The reason that example is so important is because you probably have not ever had a signals class or a controls class where you look at signal response vs inputs, etc. I can talk all day about PID or ID or overshoot or second order systems or response or damping but those won't make sense without a fair bit of background in calculus/differential equations and engineering.

You can understand however that as you follow someone else's voice, you have a slight lag. It's not a perfect process. You cannot exactly match it right away, you might sing a little too high at first, or a little too low, or maybe just slowly approach the right pitch. You can experientially see this. Your vocal cords are not great at instantaneously creating sounds with the right frequency. This same idea is present in all speakers. It happens much faster - you can normally hear these differences and understand exactly what is going on with the tone someone is singing, because it happens much slower than speaker responses.

Any system which moves will have the same issues. A speaker works by moving something back and forth. A speaker can NOT simply go from 0hz instantly to 1000hz. Do you think it can?

It might go from
0hz -> 100hz -> 250hz -> 500hz -> 800hz -> 1050hz -> 975hz -> 1010hz -> 990hz -> 1005hz -> 1001hz

This all happens very quickly (fractions of seconds). But it DOES affect sound. It makes sound seem different. Maybe slightly distorted. Maybe it's not quite as clear and sounds muddy. A whole variety of descriptive words could describe speakers like I showed there.

A better speaker might do something like (with the same time interval as above)
0hz -> 400hz -> 800hz -> 1010hz -> 998hz -> 1000hz

An ideal speaker, which is how you think all speakers work, would do this
0hz -> 1000hz



not to mention this is again only one element of speaker differences. This completely ignores any acoustic properties which show up (like harmonics or the box acoustical properties). It also assumes the speaker can fully replicate any frequency to the same level.

• Information shown:
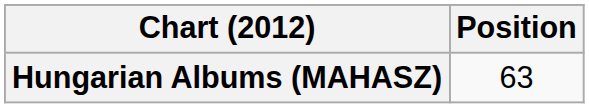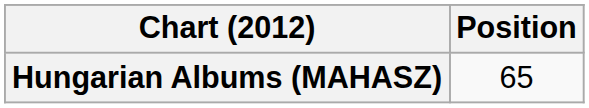Hungarian Albums (MAHASZ) | Position: 63 -> 65
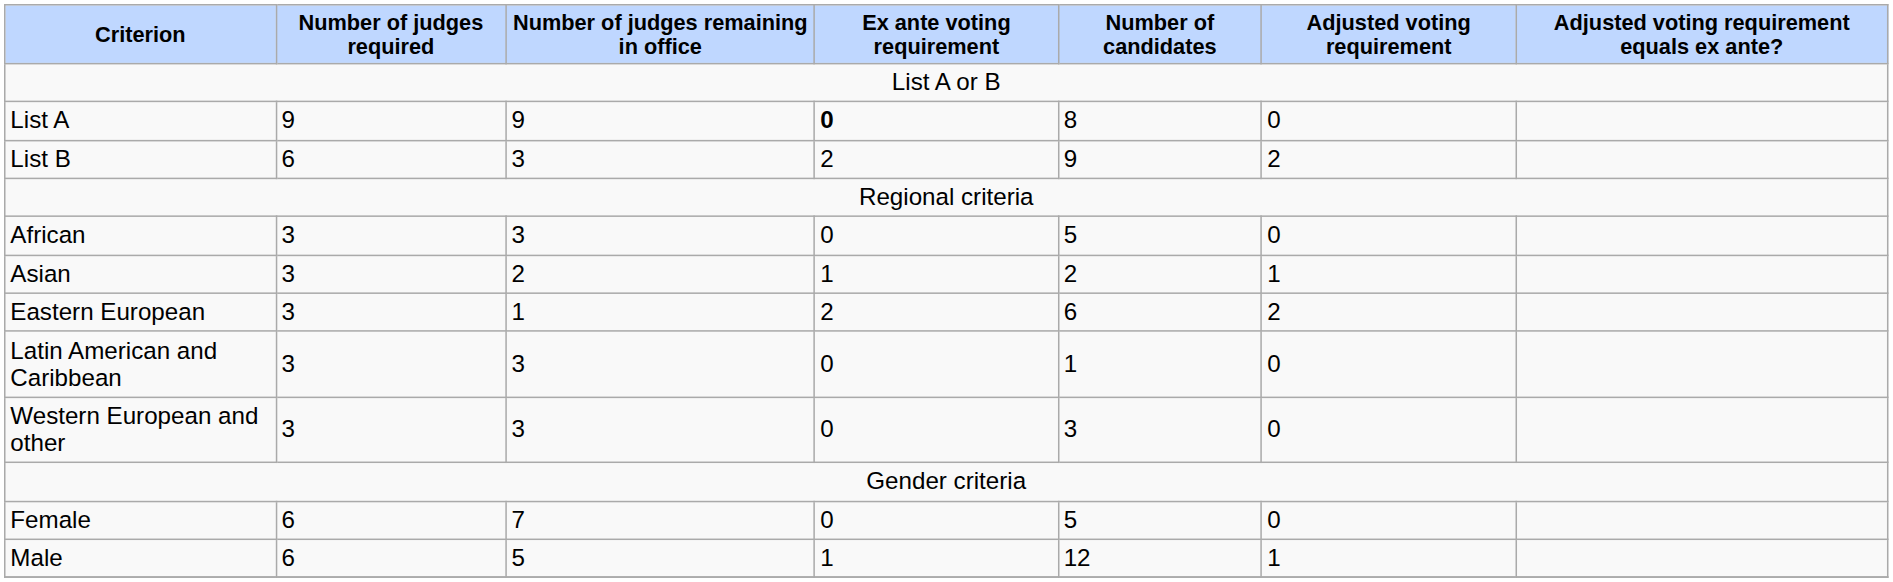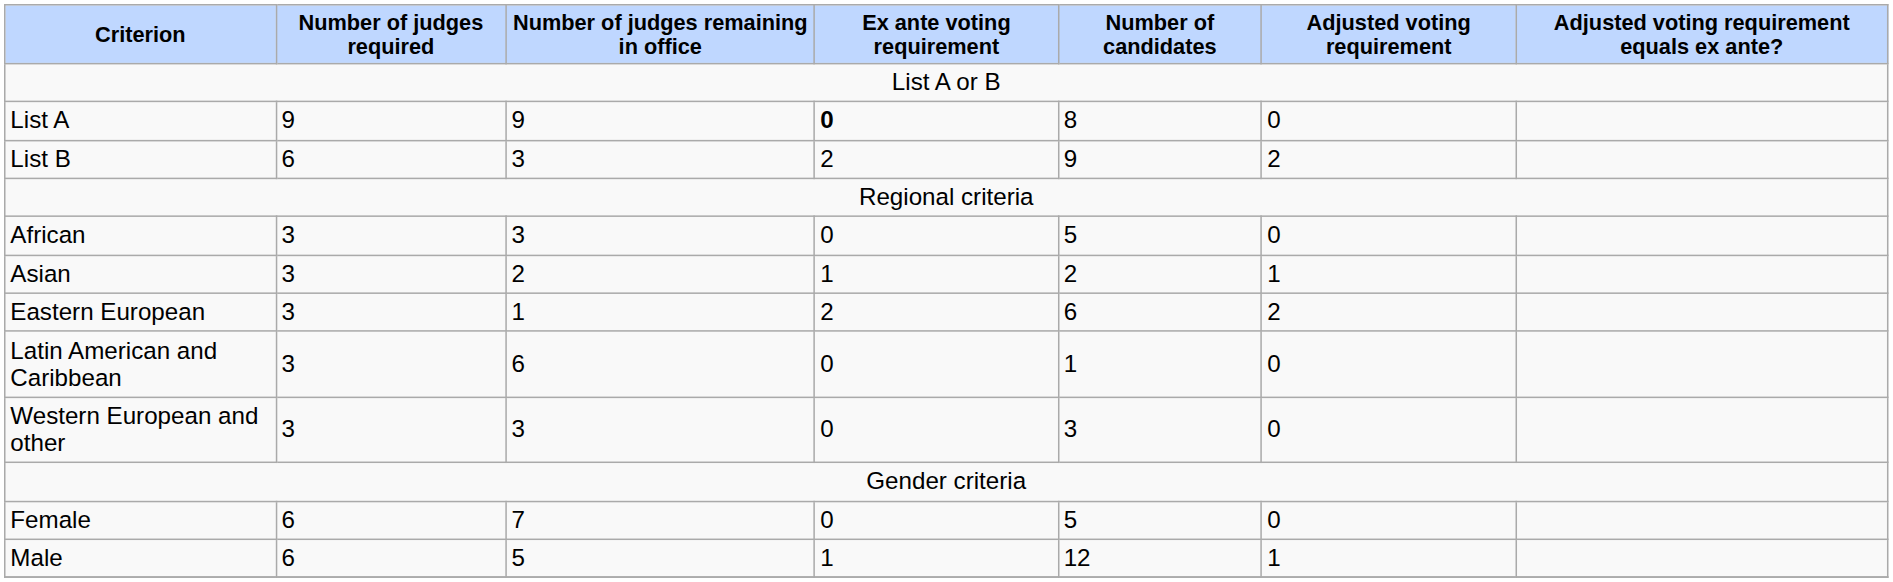Latin American and Caribbean | Number of judges remaining in office: 3 -> 6
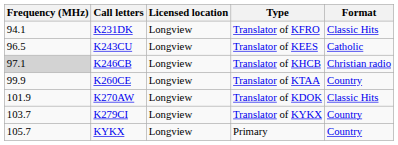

• Directive:
List every topic that the passage about speaker response says the writer could talk about all day. Work only from the passage about speaker response.

• Task response:
PID, ID, overshoot, second order systems, response, damping